> [Data provided]:
────────────────────────────────────────

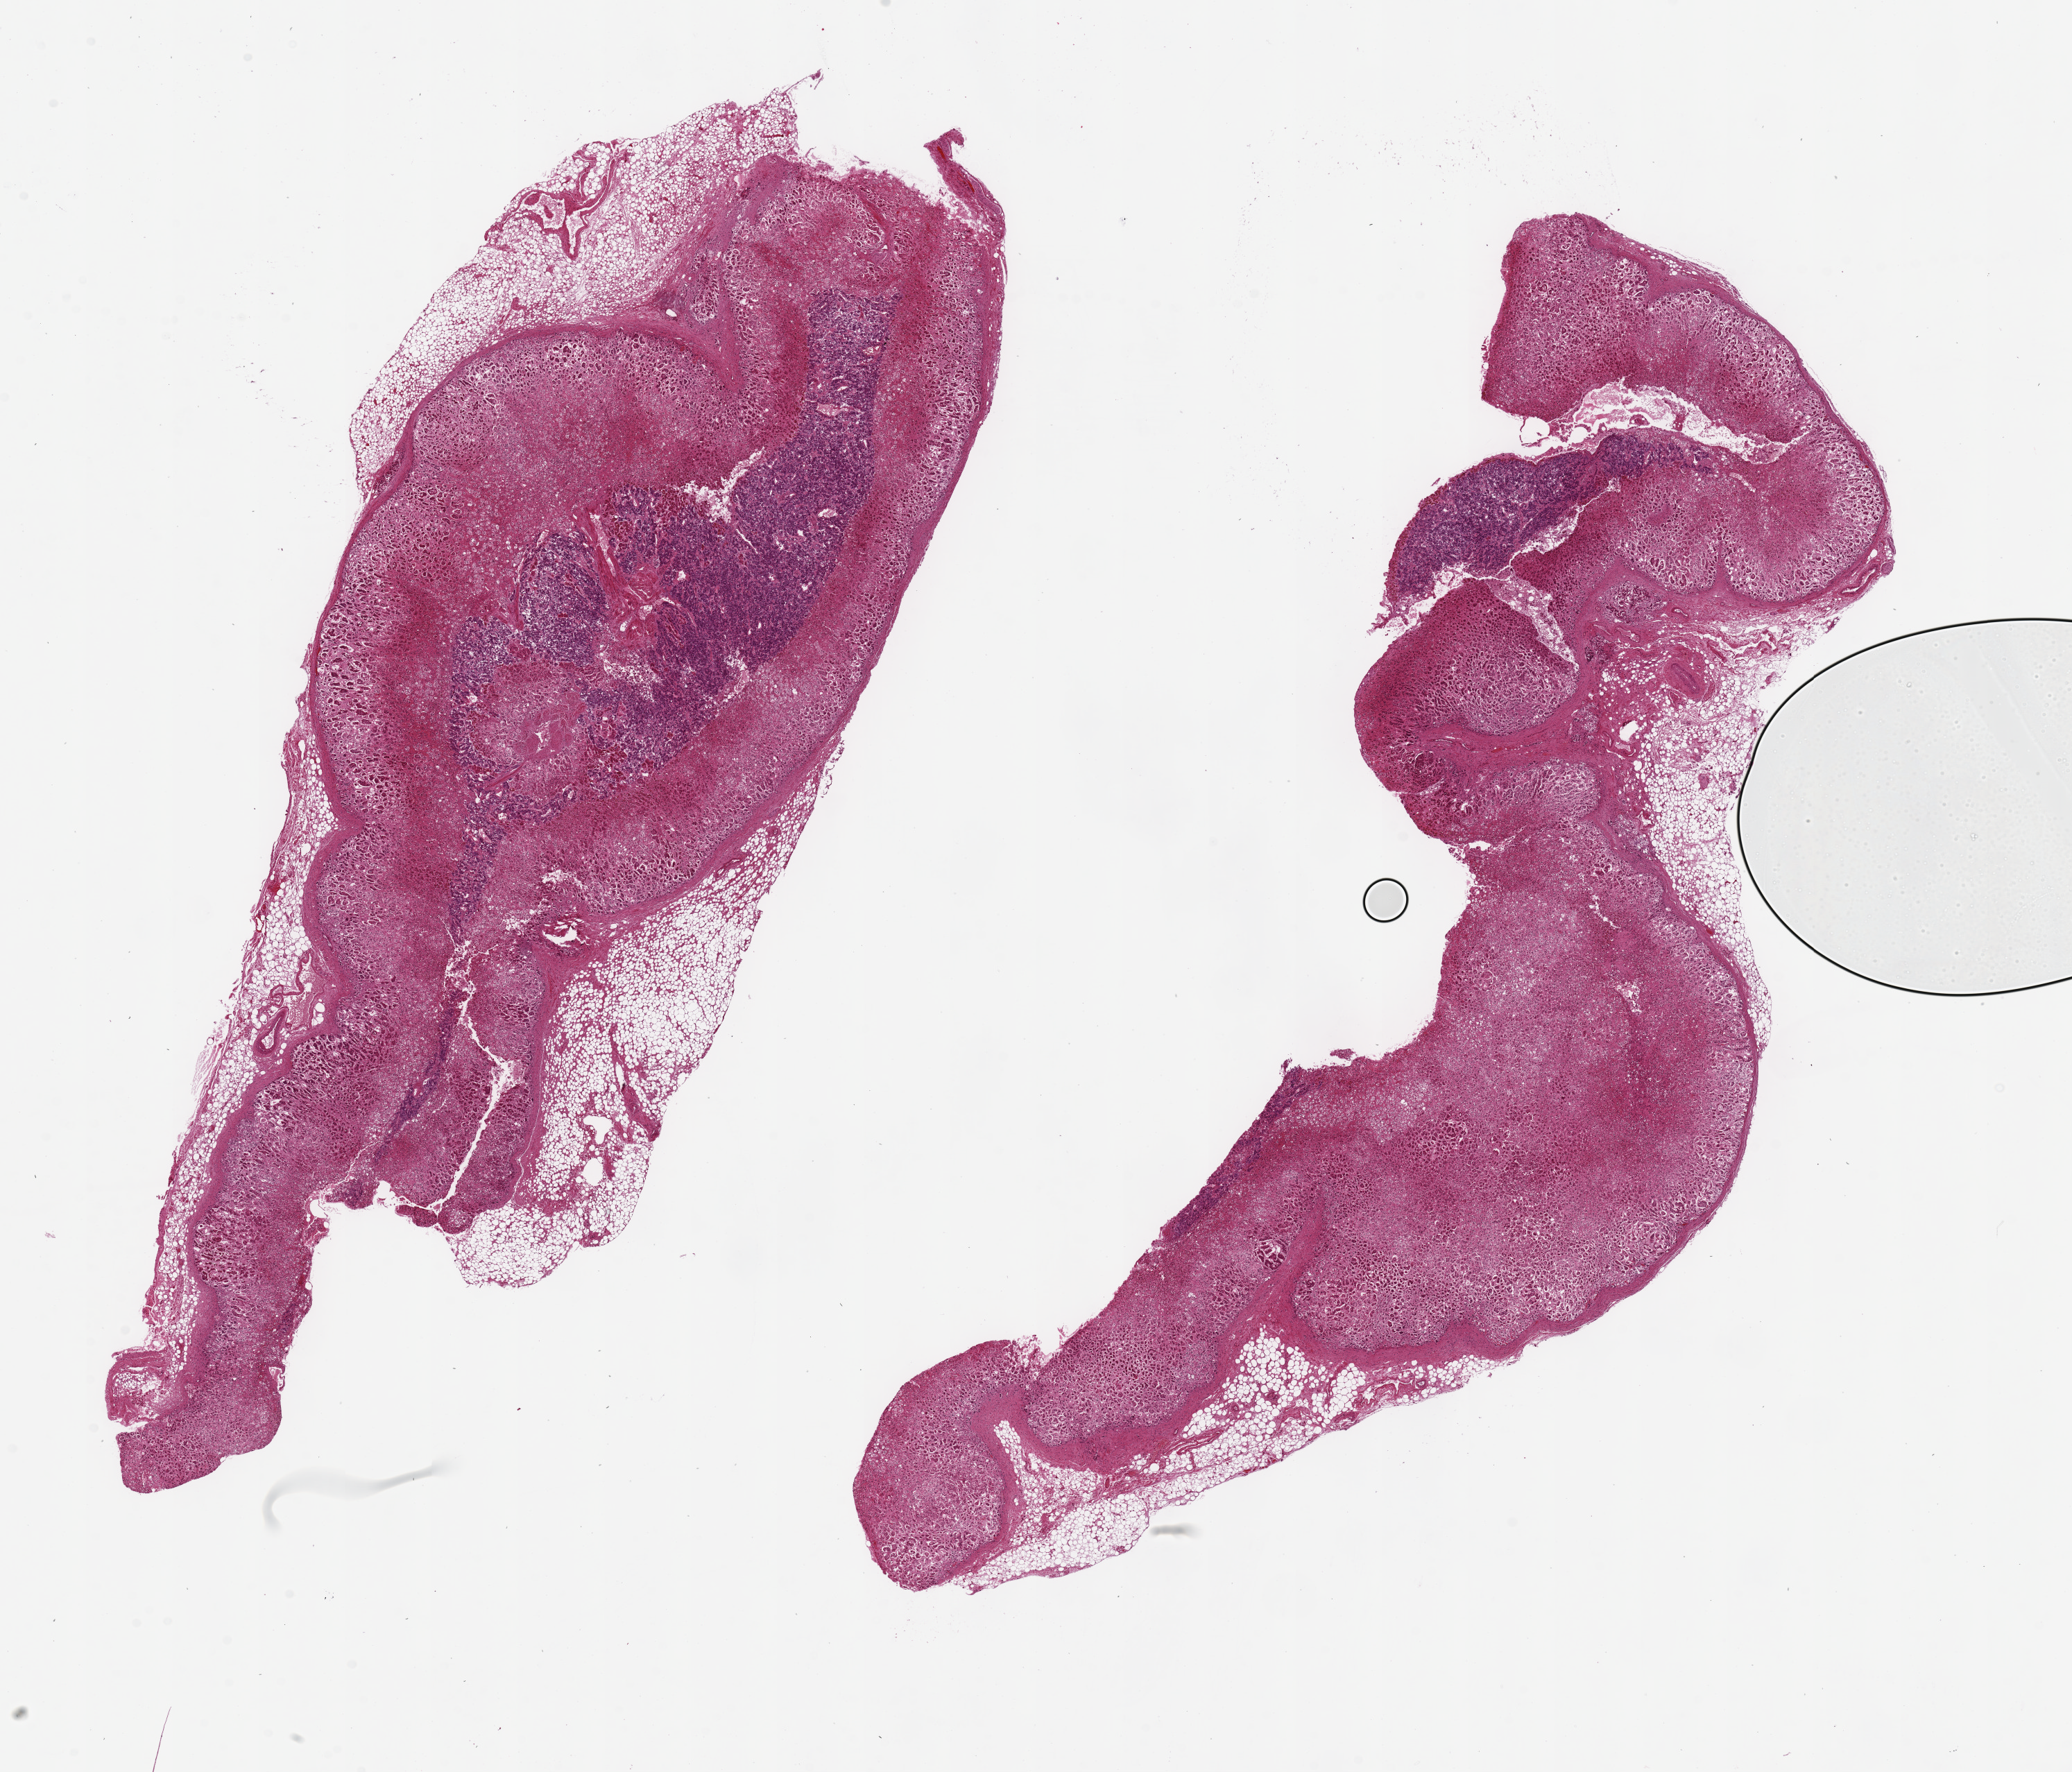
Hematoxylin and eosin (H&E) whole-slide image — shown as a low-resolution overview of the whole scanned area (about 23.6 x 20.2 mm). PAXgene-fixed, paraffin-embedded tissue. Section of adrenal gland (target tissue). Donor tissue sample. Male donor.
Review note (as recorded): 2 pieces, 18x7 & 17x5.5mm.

────────────────────────────────────────

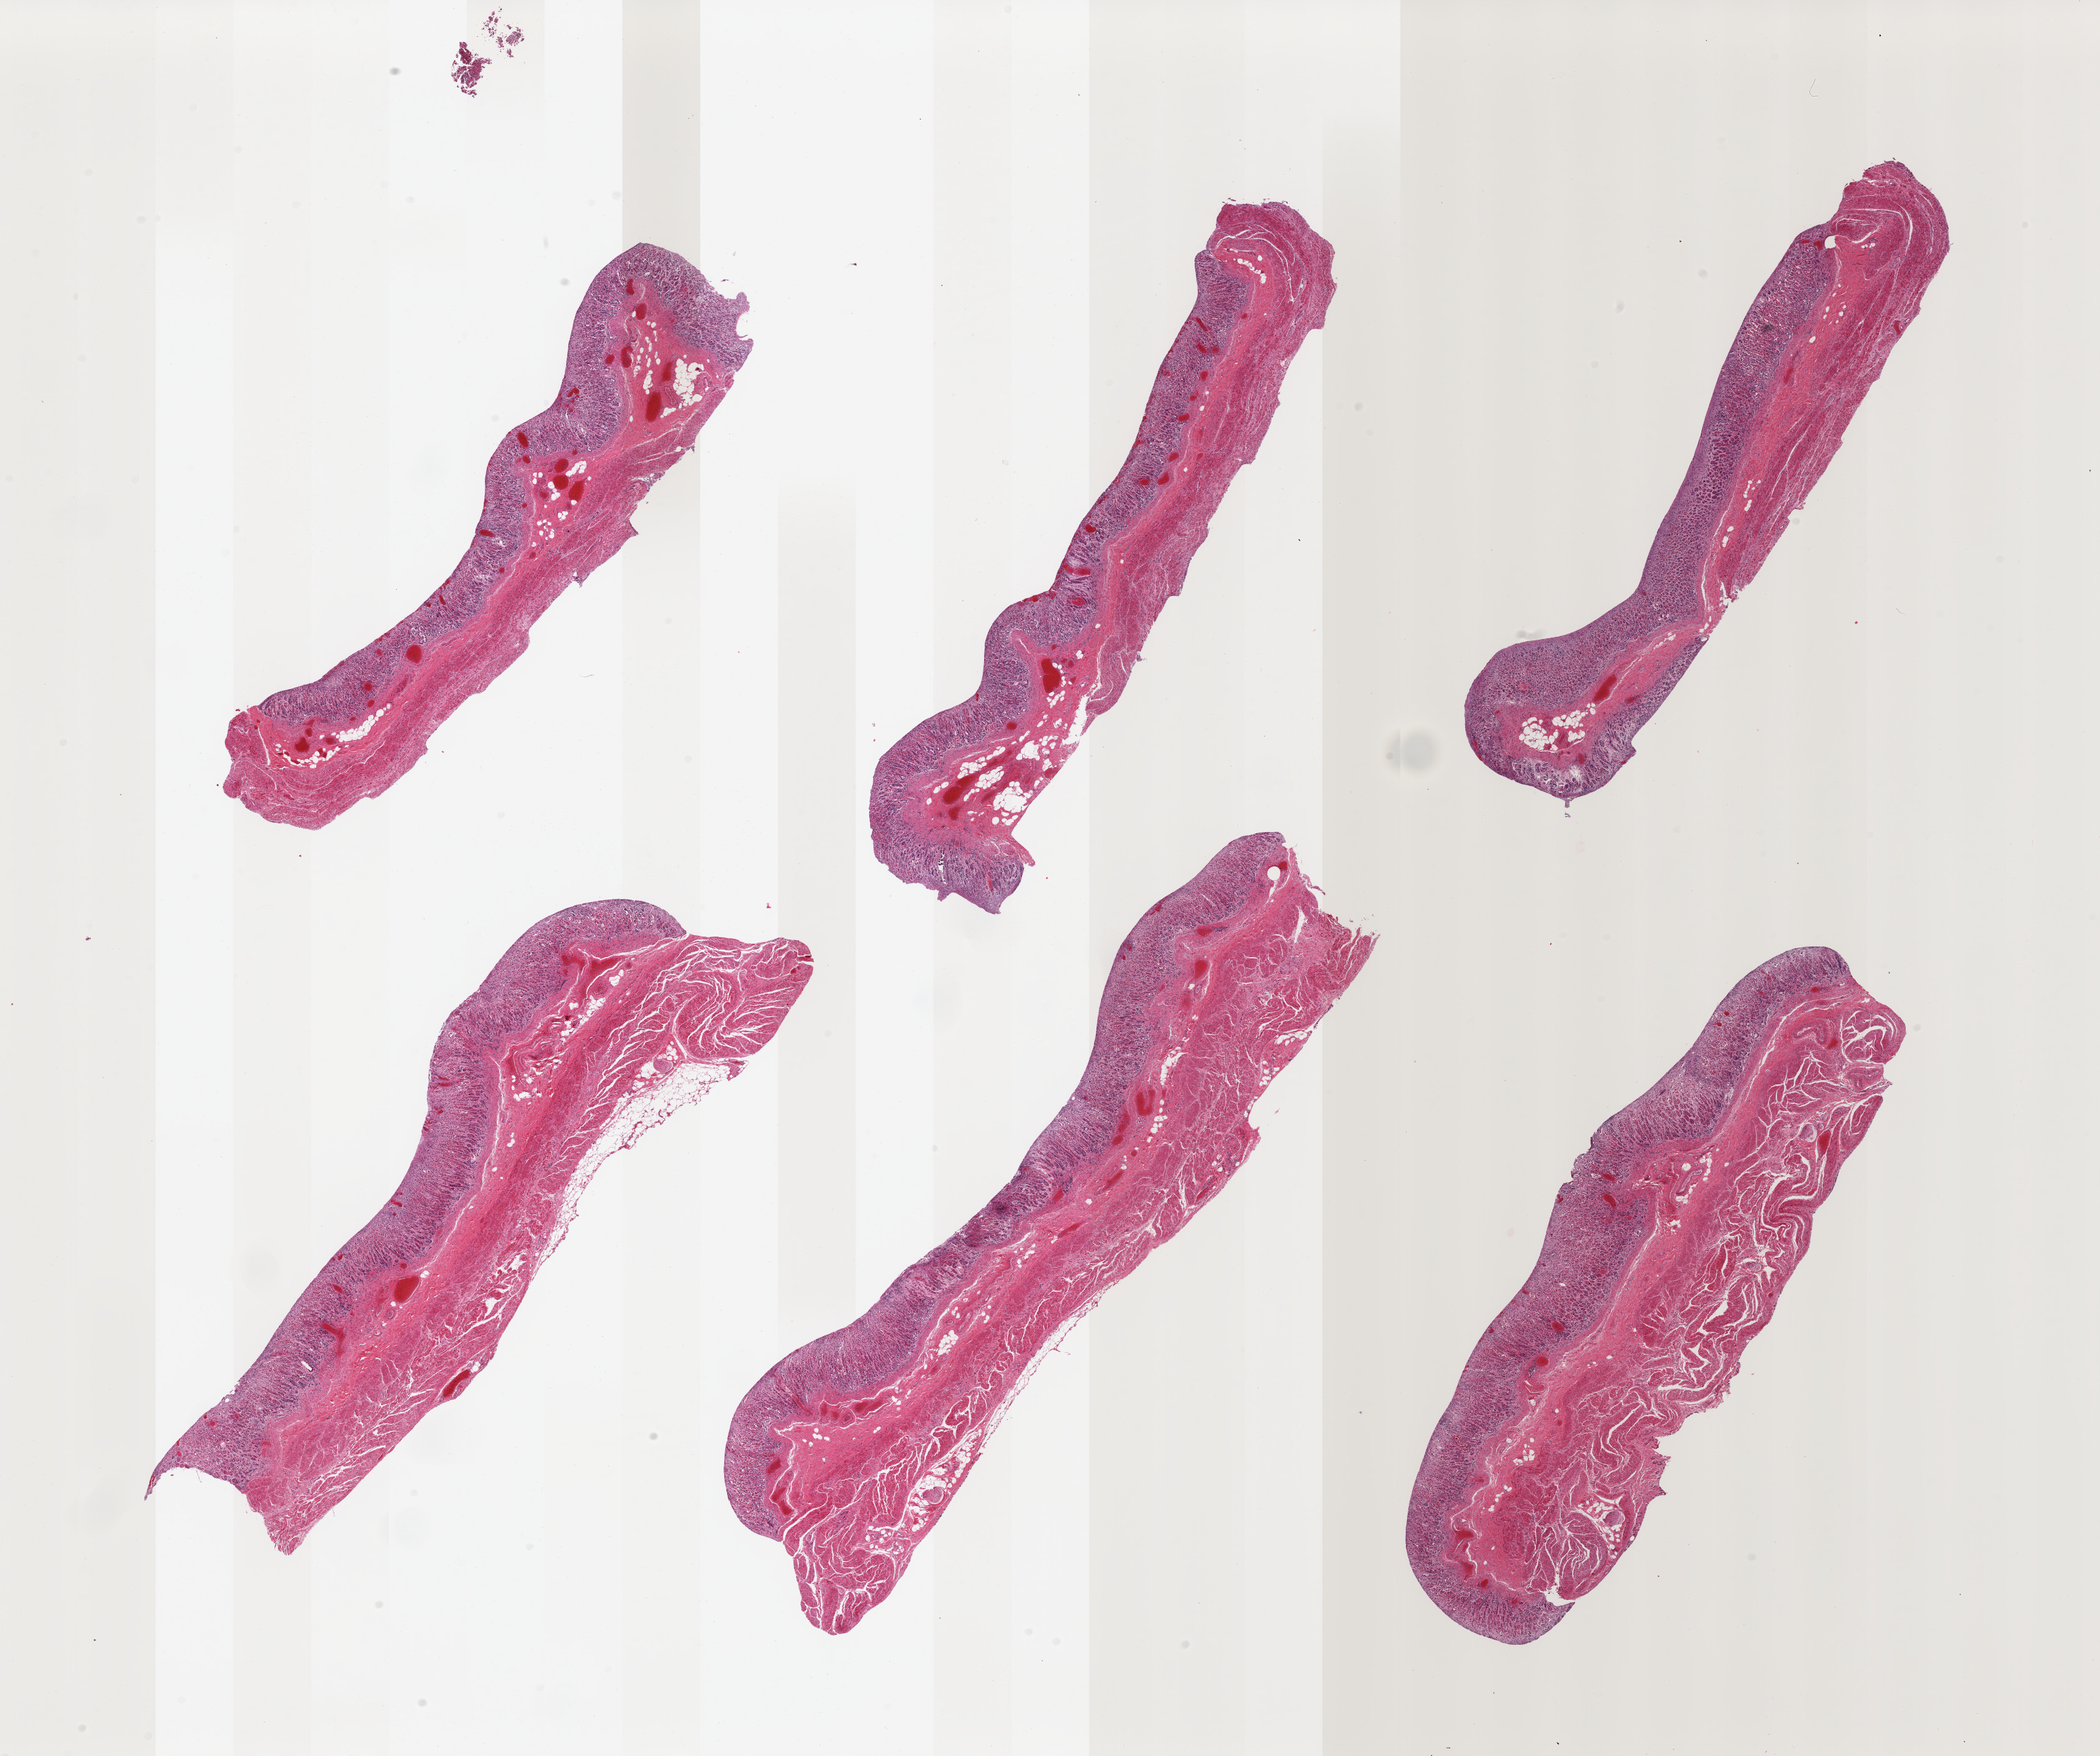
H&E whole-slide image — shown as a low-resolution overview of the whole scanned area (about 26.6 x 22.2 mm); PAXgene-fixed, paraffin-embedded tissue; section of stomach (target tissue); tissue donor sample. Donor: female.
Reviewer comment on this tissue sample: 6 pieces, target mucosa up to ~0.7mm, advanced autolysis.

────────────────────────────────────────

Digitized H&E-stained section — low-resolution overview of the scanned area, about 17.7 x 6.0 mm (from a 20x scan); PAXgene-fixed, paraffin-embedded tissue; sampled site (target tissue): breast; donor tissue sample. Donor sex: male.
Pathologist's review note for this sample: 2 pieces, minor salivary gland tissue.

────────────────────────────────────────

> [Exercise details]:
Scan the entries above for the line containing "Digitized H&E-stained section", and copy it and all lines after it exactly, down to and including the line containing "Pathologist's review note".

> [Solution below]:
Digitized H&E-stained section — low-resolution overview of the scanned area, about 17.7 x 6.0 mm (from a 20x scan); PAXgene-fixed, paraffin-embedded tissue; sampled site (target tissue): breast; donor tissue sample. Donor sex: male.
Pathologist's review note for this sample: 2 pieces, minor salivary gland tissue.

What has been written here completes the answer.